Rise Celebrates Passage of the Child Poverty Reduction Act—And Calls for Community Groups and Impacted Parents to Lead Its Implementation

Art by Eileen Jimenez

New York Governor Hochul recently signed the Child Poverty Reduction Act into law after it was passed with near-unanimous support from the Legislature earlier this year. This legislation calls for the creation of a Child Poverty Reduction Advisory Council to explore policies, make recommendations and publish benchmarks, timelines and reports to ensure that NYS reduces child poverty by 50% within the next 10 years. A broad coalition of child advocacy, child care, health, child welfare and poverty-fighting organizations, including the Schuyler Center for Analysis and Advocacy, advocated for the passage of this important legislation.

In November, Rise joined calls for passage of this legislation by submitting a letter of support to Governor Hochul, specifically highlighting the intersection of child poverty and family policing. As described in Rise’s participatory action research report, “In the eyes of the Office of Children and Family Services (OCFS), New York State’s family policing agency, being unable to provide food, clothing and shelter are seen as signs of child neglect. This broad category of neglect accounts for 76% of all ‘child maltreatment’ allegations made to ACS.” Because NY State’s definition of child maltreatment conflates poverty with neglect, reducing child poverty will also help to reduce hotline reports and families’ involvement with the harmful family policing system. 

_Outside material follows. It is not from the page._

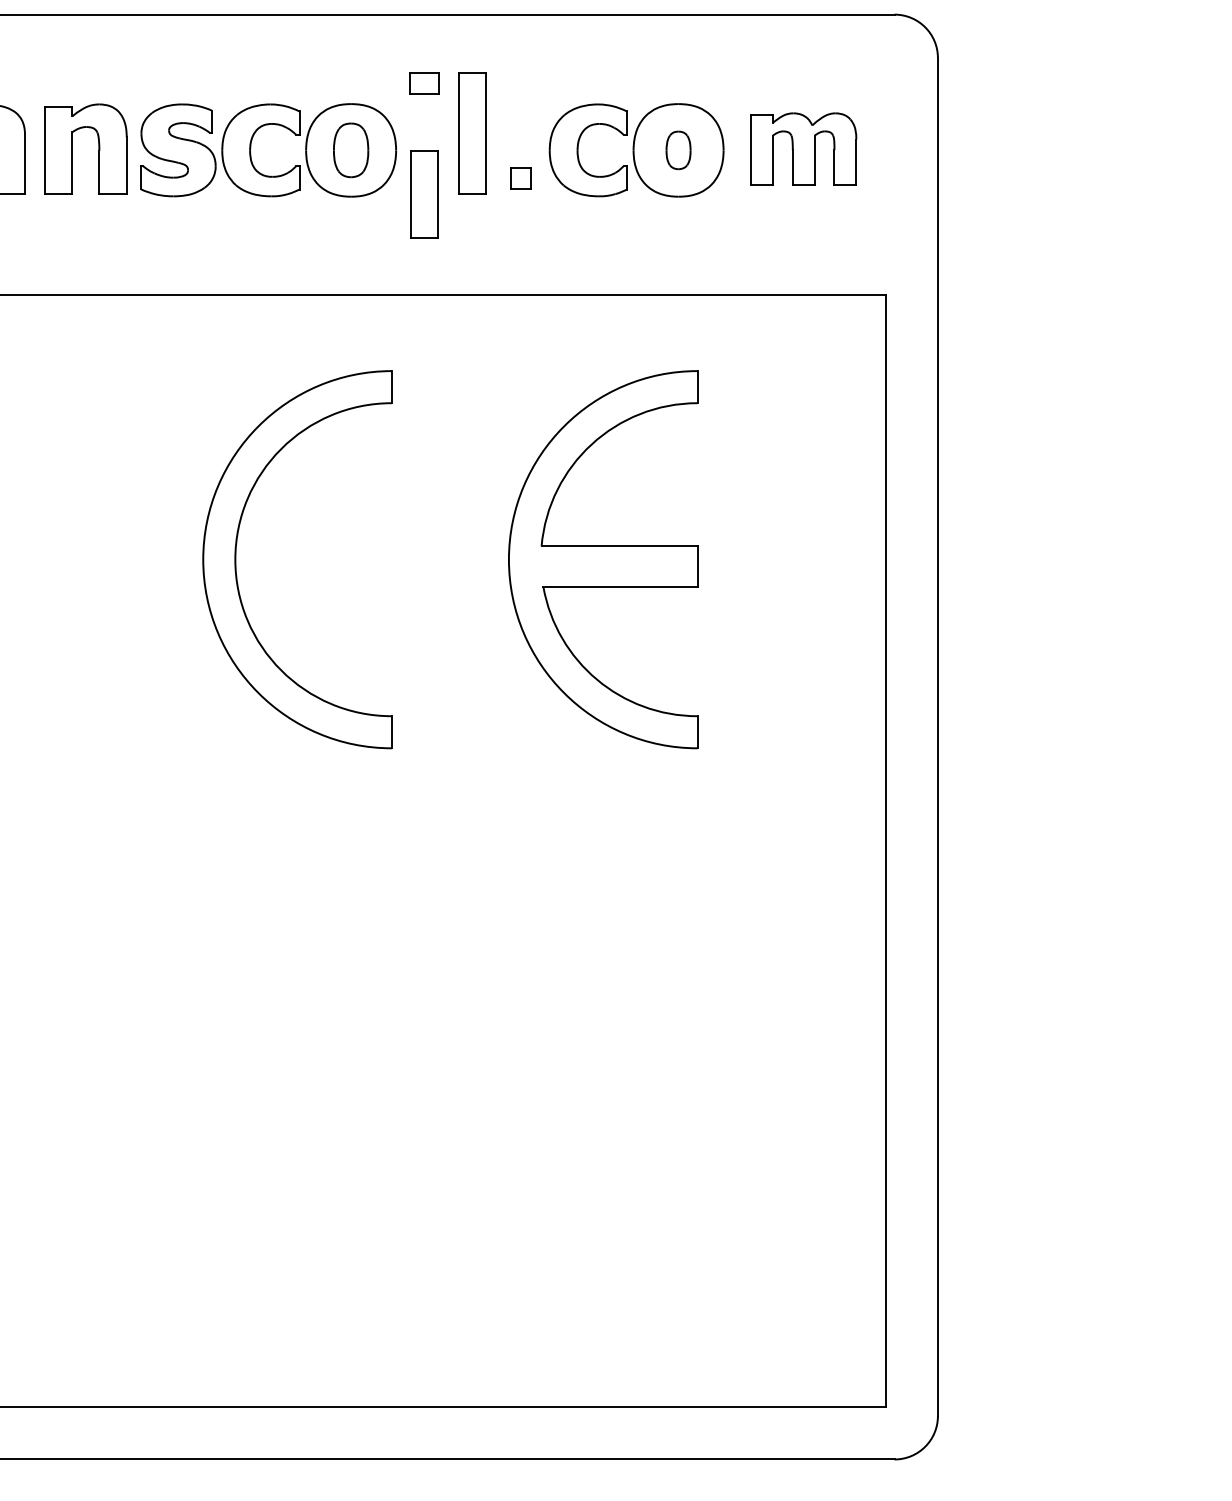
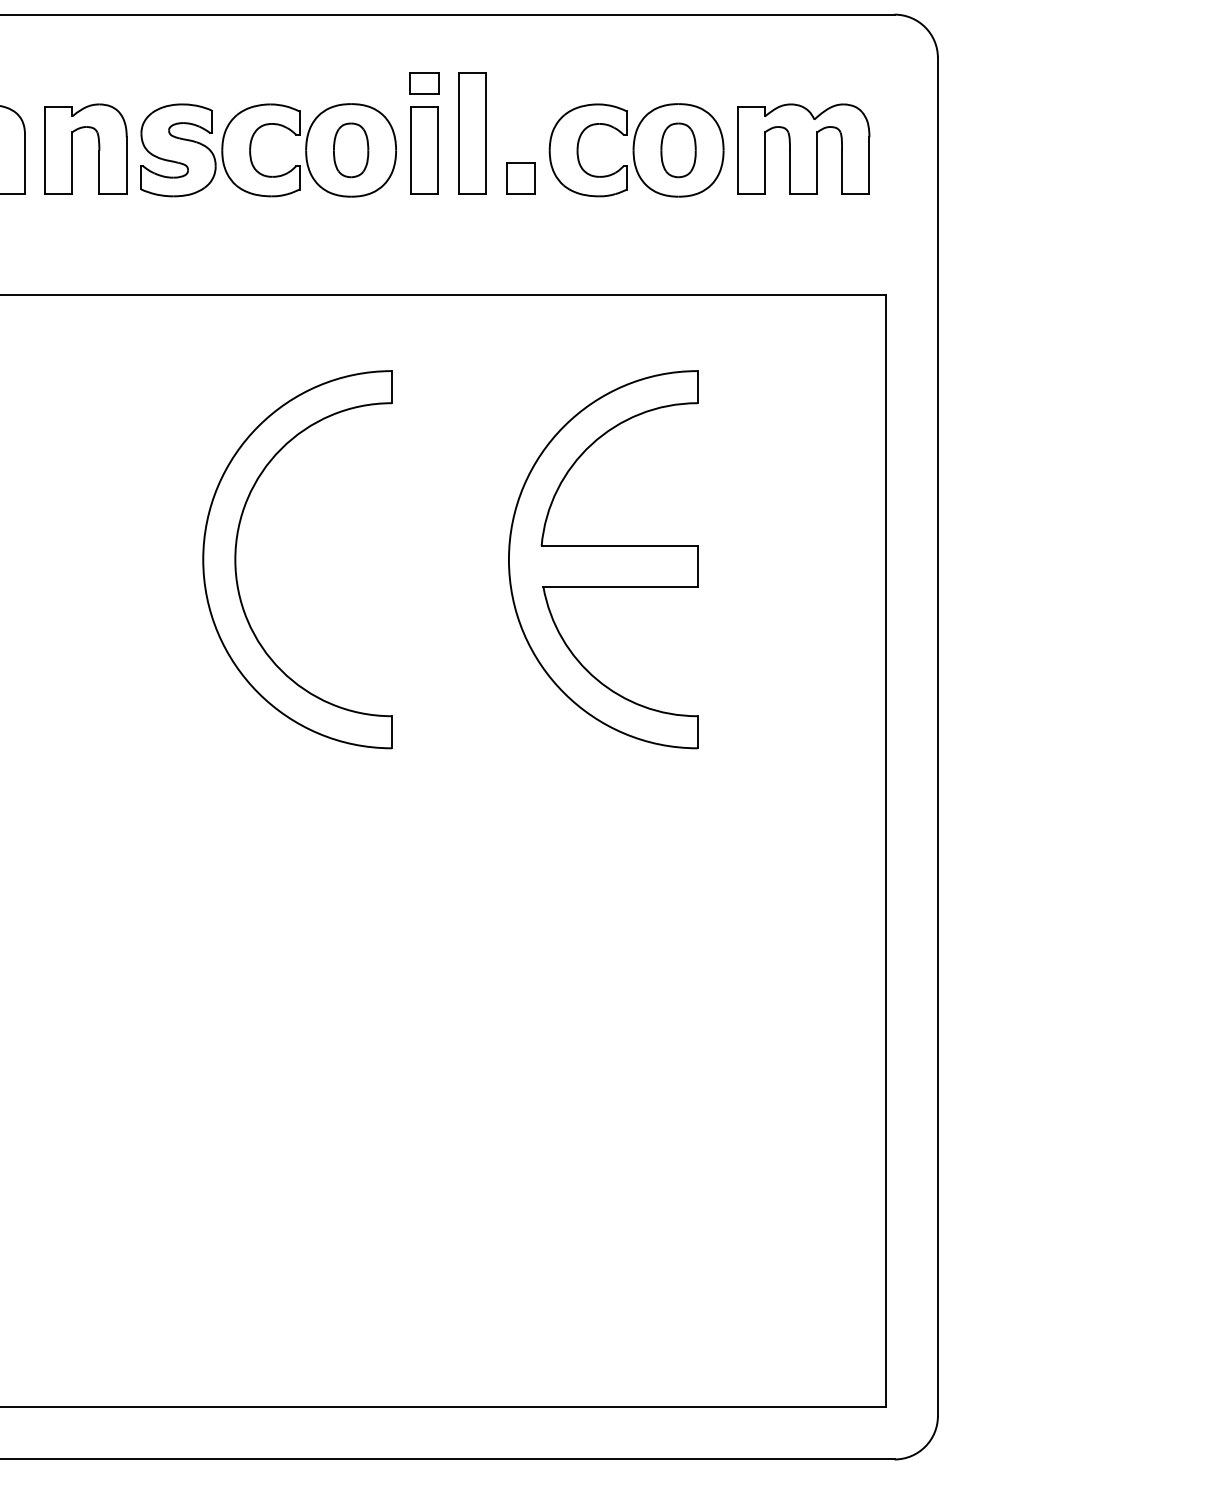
part at (803, 148) size: 108x74 px -> 134x92 px
part at (678, 150) size: 27x41 px -> 37x57 px
part at (520, 178) size: 22x23 px -> 30x33 px
part at (424, 194) position: (424, 194) -> (424, 150)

Rise celebrates passage of this Act, including its focus on strengthening and expanding NY’s Earned Income Tax Credit and child tax credit; expanding work training and employment programs; increasing access to subsidized housing vouchers; and expanding access to subsidized child care. In making recommendations, the Act calls for the advisory board to consider the disproportionate impact of poverty on various racial groups and what policies may assist in alleviating disparities, as well as ways to improve individuals’ access to benefits regardless of immigration status. 

The Child Poverty Reduction Act outlines groups that must have representative appointees on the advisory council developed to lead this effort. As the State works to create the advisory council, it is essential that people directly impacted by systems that punish poverty (including parents impacted by the family policing system) and individuals representing trusted community groups are the majority of its members and lead this work. That will require those tasked with appointing representatives, and the council itself, to consider power dynamics and ensure that the voices of those most affected are given weight in identifying solutions and making decisions. The advisory council should be accountable to communities impacted by poverty, and information about its membership and work should be transparent and accessible. 

It is concerning that the legislation calls for OCFS to be involved in the council, as family policing agencies do not address root causes of family stress, such as poverty and inequity. Rise’s participatory action research report calls for disentangling family support from family policing agencies. As the advisory council works to expand access to subsidized housing and subsidized child care, it is critical that these resources be made available to families without requiring that they be in crisis or involved with the family policing system. 

As the State begins to implement the Act, Rise calls for the advisory council to center representation, leadership and decision making by grassroots community groups and individuals directly impacted by poverty and by systems that police and punish poverty.